Perdre la notion du temps
Dans cette position inconfortable, Hernan Gil essaie de s’adosser tantôt d’un côté, tantôt de l’autre de son trou, mais il n’arrive pas à dormir. Les pierres lui blessent les jambes, il saigne du nez et a l’œil droit gonflé. Durant ces heures de solitude, il pense à sa femme, Gusbimar Gonzalez, qui, dehors, guette le moindre signe de vie. Il pense aussi à ses enfants et à son père, déjà décédé. "Beaucoup de souvenirs me reviennent", dit-il, soulignant qu’il perd la notion du temps.
Au troisième jour, il entend des pas, "mais très loin". Il se met à crier et à appeler à l’aide, et finit par entendre une réponse. "Oh mon Dieu, il y a quelqu’un ici.
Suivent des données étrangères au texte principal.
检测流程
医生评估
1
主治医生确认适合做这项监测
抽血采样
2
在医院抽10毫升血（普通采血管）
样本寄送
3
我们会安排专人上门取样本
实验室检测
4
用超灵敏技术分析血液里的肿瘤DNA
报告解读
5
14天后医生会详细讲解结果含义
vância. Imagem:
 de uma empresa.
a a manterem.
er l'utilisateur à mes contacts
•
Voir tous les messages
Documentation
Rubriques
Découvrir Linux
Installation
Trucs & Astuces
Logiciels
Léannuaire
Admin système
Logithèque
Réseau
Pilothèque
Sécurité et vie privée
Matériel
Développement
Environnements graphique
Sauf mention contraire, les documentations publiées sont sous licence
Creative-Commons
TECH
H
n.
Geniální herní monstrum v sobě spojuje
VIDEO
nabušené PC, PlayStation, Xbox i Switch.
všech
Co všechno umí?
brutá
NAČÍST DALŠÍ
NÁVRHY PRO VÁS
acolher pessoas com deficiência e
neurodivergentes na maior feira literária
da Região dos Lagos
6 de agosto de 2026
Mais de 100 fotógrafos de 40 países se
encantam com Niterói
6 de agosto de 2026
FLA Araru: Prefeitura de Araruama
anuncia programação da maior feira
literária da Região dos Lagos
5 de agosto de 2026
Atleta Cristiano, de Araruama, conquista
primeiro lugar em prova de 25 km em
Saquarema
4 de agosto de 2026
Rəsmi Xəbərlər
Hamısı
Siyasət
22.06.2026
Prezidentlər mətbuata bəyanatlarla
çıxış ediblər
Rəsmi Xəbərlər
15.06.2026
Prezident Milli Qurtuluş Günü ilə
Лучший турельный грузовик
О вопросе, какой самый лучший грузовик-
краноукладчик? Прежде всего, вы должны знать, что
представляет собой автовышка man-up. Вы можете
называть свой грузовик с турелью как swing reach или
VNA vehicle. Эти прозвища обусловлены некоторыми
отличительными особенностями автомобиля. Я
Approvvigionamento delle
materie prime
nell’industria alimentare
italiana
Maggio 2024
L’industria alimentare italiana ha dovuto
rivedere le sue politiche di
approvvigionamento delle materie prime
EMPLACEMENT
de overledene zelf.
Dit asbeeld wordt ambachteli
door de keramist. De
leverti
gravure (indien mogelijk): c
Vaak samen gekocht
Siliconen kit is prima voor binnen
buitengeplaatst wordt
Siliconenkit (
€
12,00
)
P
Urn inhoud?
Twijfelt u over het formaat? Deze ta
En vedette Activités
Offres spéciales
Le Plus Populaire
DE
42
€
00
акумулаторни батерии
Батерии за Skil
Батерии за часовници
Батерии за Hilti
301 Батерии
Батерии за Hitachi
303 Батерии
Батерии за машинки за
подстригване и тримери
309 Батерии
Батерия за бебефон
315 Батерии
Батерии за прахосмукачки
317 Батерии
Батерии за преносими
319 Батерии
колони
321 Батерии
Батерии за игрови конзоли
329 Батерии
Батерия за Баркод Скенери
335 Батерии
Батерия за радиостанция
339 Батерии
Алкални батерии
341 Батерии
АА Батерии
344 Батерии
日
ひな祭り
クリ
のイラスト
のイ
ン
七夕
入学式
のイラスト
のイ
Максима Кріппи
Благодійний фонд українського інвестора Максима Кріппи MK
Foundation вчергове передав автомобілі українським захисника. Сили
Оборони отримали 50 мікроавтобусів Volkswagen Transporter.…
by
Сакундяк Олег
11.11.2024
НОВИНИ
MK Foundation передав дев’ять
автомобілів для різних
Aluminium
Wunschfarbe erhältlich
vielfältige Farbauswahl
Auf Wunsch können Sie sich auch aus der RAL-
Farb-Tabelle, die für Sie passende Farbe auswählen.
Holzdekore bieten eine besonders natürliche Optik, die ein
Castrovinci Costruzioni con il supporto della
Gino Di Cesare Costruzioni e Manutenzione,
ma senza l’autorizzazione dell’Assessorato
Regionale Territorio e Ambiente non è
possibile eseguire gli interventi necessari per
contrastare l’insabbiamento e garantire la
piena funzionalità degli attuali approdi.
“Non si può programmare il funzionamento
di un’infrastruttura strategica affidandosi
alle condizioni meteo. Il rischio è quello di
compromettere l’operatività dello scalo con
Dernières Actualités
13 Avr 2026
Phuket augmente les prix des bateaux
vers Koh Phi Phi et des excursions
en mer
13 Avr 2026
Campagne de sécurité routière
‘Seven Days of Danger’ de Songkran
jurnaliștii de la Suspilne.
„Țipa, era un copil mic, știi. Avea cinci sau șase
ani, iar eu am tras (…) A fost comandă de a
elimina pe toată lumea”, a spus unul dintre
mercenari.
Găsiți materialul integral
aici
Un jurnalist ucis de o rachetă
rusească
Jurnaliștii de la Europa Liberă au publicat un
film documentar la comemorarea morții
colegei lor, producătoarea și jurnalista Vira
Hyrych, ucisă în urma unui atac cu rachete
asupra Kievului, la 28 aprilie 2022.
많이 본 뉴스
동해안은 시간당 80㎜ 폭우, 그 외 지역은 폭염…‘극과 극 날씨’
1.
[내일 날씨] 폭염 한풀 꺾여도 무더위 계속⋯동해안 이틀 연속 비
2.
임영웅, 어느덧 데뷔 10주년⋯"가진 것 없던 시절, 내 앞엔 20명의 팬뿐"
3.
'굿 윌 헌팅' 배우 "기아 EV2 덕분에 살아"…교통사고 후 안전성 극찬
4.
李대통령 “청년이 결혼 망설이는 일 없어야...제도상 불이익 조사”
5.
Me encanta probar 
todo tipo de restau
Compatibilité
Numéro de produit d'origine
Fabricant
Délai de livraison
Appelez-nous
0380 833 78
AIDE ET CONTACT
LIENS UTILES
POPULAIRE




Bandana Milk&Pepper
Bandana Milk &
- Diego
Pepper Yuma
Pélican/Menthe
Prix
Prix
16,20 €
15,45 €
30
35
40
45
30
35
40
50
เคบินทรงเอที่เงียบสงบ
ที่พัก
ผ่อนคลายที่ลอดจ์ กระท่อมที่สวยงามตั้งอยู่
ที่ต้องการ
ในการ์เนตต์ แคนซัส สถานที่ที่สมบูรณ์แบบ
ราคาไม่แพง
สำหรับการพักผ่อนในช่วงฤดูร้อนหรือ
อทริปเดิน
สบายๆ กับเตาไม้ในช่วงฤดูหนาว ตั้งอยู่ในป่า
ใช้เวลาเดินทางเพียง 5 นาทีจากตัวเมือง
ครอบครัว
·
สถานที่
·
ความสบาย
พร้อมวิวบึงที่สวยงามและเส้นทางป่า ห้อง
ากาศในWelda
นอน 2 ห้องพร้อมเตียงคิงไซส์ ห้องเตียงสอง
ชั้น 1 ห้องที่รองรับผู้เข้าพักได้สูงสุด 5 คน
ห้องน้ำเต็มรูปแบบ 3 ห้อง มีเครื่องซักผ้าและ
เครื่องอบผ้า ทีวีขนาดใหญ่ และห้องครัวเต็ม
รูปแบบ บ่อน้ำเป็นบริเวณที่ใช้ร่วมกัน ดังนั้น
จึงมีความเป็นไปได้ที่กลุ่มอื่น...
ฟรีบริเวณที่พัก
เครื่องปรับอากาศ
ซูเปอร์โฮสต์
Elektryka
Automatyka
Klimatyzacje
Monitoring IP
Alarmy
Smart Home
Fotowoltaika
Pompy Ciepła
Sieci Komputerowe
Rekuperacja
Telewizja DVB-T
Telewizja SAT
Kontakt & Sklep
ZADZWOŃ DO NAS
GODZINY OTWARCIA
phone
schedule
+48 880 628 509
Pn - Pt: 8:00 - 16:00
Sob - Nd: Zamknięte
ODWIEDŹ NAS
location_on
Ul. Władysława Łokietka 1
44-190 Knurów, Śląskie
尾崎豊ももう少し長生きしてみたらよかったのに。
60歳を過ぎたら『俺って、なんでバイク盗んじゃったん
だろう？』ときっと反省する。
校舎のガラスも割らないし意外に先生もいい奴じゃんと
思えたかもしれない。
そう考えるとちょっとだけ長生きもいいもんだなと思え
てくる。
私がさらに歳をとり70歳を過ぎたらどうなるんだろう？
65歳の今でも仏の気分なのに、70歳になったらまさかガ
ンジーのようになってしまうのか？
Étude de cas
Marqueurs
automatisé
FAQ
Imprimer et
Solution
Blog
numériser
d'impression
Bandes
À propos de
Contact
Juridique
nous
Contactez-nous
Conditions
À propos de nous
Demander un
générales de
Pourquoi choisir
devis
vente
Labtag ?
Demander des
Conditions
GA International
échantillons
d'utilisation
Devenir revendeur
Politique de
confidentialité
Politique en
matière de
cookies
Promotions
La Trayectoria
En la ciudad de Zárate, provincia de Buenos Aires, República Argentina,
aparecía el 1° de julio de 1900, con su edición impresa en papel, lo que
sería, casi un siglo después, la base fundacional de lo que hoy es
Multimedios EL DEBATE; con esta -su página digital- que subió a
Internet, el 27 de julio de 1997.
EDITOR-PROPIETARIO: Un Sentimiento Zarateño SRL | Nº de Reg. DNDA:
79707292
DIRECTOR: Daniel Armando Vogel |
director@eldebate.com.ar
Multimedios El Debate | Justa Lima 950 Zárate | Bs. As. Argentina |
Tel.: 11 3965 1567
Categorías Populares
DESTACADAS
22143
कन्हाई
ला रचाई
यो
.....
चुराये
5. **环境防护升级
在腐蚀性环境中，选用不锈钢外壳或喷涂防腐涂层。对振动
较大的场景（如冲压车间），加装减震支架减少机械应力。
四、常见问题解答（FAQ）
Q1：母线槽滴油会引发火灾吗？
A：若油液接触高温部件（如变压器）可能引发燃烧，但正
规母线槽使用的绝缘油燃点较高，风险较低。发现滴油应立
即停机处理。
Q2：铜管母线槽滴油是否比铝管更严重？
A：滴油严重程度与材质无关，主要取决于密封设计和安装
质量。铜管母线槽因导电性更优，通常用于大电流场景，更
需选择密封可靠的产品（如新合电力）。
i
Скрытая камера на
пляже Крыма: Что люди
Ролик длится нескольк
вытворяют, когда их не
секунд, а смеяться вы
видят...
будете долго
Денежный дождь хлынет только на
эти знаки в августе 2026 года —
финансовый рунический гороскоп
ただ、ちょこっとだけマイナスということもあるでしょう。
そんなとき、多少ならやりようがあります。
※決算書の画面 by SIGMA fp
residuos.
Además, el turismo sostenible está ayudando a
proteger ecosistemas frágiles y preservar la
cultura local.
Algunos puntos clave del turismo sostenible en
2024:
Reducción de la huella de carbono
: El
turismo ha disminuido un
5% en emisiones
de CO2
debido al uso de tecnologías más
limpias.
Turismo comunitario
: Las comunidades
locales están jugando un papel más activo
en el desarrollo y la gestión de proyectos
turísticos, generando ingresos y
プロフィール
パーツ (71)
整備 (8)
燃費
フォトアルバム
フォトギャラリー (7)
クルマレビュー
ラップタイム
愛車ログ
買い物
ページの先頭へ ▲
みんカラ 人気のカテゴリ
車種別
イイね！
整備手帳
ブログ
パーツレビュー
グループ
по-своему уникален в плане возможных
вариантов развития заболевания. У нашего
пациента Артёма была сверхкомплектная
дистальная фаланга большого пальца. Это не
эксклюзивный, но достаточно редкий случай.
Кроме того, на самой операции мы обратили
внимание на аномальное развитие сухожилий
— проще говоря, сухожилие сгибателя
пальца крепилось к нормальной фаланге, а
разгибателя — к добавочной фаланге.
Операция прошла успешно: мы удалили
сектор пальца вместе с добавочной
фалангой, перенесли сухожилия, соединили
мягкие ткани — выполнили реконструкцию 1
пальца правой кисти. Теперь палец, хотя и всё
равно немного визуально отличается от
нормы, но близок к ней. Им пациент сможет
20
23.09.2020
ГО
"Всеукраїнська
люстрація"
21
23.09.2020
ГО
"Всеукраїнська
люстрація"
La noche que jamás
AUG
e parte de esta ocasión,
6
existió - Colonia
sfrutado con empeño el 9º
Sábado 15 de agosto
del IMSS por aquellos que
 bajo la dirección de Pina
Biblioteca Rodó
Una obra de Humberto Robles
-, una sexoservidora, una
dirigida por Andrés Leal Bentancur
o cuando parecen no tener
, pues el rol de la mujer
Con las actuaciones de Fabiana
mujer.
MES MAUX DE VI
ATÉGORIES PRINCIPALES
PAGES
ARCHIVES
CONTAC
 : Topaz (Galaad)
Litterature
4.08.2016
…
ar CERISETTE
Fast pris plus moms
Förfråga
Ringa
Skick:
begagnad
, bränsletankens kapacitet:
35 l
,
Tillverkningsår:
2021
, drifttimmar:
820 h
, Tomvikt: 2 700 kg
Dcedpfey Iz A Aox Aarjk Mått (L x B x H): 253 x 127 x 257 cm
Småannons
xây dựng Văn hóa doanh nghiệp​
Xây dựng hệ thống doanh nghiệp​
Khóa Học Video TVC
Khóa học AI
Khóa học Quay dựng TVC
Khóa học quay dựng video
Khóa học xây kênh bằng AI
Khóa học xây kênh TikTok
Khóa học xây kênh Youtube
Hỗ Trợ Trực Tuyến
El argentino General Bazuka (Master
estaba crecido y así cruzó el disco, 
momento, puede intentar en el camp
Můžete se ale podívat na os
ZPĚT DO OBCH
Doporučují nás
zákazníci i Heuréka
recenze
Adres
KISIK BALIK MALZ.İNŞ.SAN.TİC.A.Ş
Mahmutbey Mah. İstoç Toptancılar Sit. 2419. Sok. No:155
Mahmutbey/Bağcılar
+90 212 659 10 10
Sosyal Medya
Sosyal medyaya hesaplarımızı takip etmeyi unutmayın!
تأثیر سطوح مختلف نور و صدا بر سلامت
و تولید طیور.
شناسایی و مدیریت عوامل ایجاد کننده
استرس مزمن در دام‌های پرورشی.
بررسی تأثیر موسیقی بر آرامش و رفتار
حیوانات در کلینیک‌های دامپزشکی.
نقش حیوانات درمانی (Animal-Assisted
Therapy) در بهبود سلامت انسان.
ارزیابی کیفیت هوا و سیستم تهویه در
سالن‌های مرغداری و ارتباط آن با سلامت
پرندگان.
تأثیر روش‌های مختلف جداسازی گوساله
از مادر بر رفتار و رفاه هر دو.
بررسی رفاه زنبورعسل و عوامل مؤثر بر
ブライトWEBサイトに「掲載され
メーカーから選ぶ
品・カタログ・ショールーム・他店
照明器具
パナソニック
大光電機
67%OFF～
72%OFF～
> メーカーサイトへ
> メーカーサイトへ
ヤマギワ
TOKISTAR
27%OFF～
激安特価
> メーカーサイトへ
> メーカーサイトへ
Il y a une espérance de vie", se dit-il. Ses prières ont été entendues. C’est alors que commence un sauvetage dramatique, suivi par des dizaines de journalistes. Pendant que des équipes de sept pays se battent pour parvenir jusqu’à lui, le maintenir hydraté et lui garder le moral, Hernan Gil sent que les parois continuent de bouger, l’emprisonnant toujours davantage : "un rude combat".

Mais lorsque deux sauveteurs du Chili et des États-Unis arrivent finalement jusqu’à lui, après plus de trois jours d’opérations complexes, Hernan Gil ne réussit pas à se réjouir. "Le plus difficile, ça a été de sortir", se souvient cet homme dont les jambes sont coincées dans une chaise. Il n’a aucun doute : il s’agit d’un miracle. "Je suis né à nouveau !", souffle-t-il.
À l’hôpital, Hernan Gil peut parler avec ses enfants en visioconférence, et il est impatient de rentrer chez lui. Mais les médecins ne lui donnent pas encore de date de sortie. Il dort, mais les moments d’angoisse qu’il vit sous terre le réveillent parfois. Accompagné jour et nuit par sa femme, l’homme ne sait pas très bien ce qui l’attend désormais, dans cette nouvelle vie. Il dit toutefois avoir quelques certitudes : il veut fêter l’anniversaire de son fils le 15 juillet, prendre des vacances à la plage, et... ne plus jamais travailler dans un sous-sol.